Y ahora estaba aquí, sentado en una taberna vacía, en una ciudad extraña, bebiendo su copa solitaria, pero sin encontrar la chispa de magia que buscaba.
Sólo habían pasado dos meses desde su marcha, y ya había empezado a reconocer su derrota. No había huido de nada. Seguía siendo el mismo, su dolor era el mismo, su sombra era la misma de antes. No había forma de escapar. En todas partes encontraría siempre la misma realidad, el mismo mundo, vacío y sin alma. A todas partes le acompañaría su sombra.

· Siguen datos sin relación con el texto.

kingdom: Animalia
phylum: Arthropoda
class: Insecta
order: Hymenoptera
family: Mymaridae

No, no podía huir. Siempre estaría abierta la herida. Todo su mal lo llevaba dentro, y no había forma de extirparlo. No podía irse a otra ciudad y esperar que eso le curase. Aparte de algunos encantos de otros tiempos, todas las ciudades eran iguales. El mundo era igual en todas partes. Y tampoco podía encerrarse en una cueva, en una montaña lejana y solitaria, perdido, oculto, apartado del mundo y de la realidad, y vivir como un antiguo eremita, a solas con sus pensamientos, rodeado de las mil voces de la naturaleza.
6
No, sabía que también allí llevaría consigo su mal, también allí le seguiría su sombra. Entre él y el amor, entre él y lo bello, lo puro, lo noble, siempre se abriría un abismo, siempre se interpondría una pared de sombras, un silencio mudo, o una estridencia, un grito que rompería la música. Siempre habría un maldito agujero por donde se colara el vacío, lo absurdo, lo caótico. No había forma de escapar.

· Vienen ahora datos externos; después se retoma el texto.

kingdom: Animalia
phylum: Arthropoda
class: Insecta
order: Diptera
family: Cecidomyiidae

En ese momento, un trueno resonó en la bóveda de la noche. Algo se agitó entre las sombras, vibró en medio del silencio, removió la oscuridad. Una ráfaga de viento entró por la ventana, refrescando la vieja cueva. Martín se animó, abrió más los ojos, volvió a mirar hacia fuera. Los árboles, en la orilla del lago, volvían a bailar, la luna sonreía desde su lecho de estrellas. ¡Había vuelto la música! Dentro de unos instantes, la lluvia caería otra vez con fuerza sobre el oscuro desierto. El mundo volvería a deshacerse, perdería su gravedad, extendería sus alas, se hundiría en la mágica noche.
Sólo esto le quedaba. Que la magia volviera a él durante breves momentos. Como una estrella fugaz. Volvió a mirar a la luna, misteriosa, fulgurante en medio de lo oscuro, de lo infinito, y levantó otra vez su copa. El mundo estaba lleno de estrellas, de lluvia, de viento. Bebió, bebió hasta el fondo su copa, y volvió a llenarla de rojo vino. Una vez más, no existía el vacío, no había dolor. ¡Todo era música, eterna música, brillante, gozosa, sin sombras, que hacía danzar al mundo!

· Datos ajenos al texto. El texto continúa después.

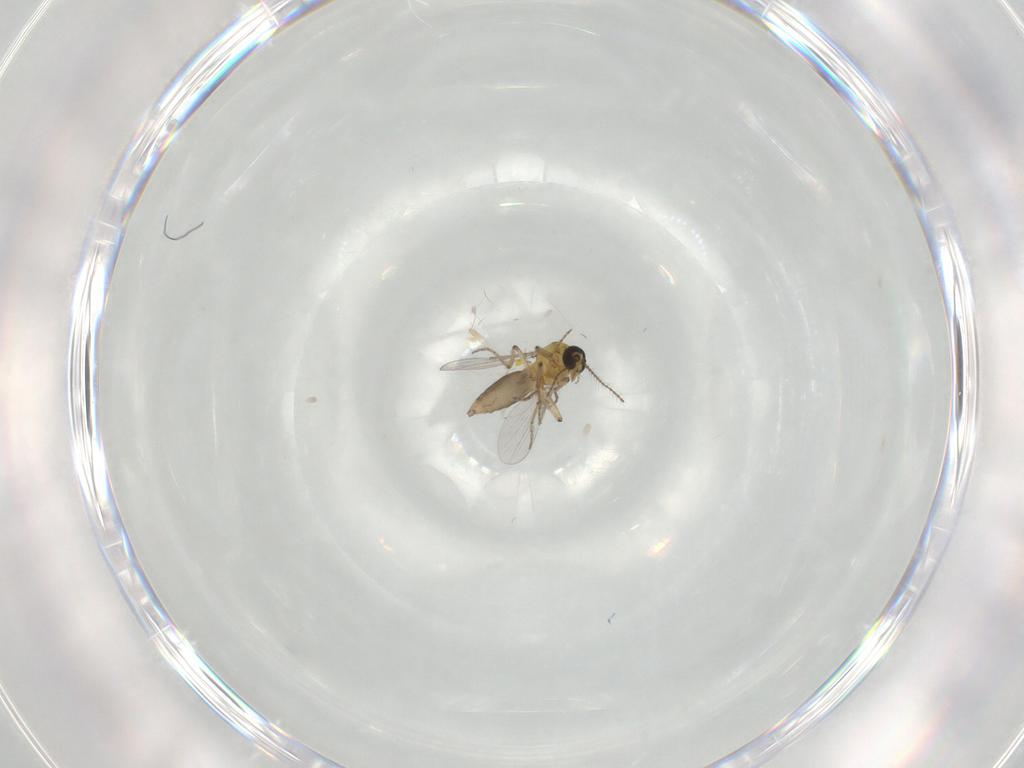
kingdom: Animalia
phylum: Arthropoda
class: Insecta
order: Diptera
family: Ceratopogonidae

Con esto seguiría viviendo, bebería aún muchas copas de vino, escribiría aún muchos poemas, soñaría, amaría. Y cada vez, con cada nueva vuelta, con cada paso, con cada nuevo dolor, con cada nueva alegría, se acercaría más a su destino, estaría más cerca de su alma, de su horizonte, de su último sueño.
Sólo esto daba sentido a su vida, y era suficiente. Por esto era por lo que se aferraba al borde del abismo y se resistía a dejarse caer. En el fondo de su alma, de su ser roto y taciturno, brillaba, a veces, una pequeña luz. Era todo cuanto tenía. Y por ello era capaz de sobrevivir en medio de la noche, de su propia noche interior, y de luchar contra mil sombras vacías, contra mil silencios, contra los mil demonios de su ardiente locura.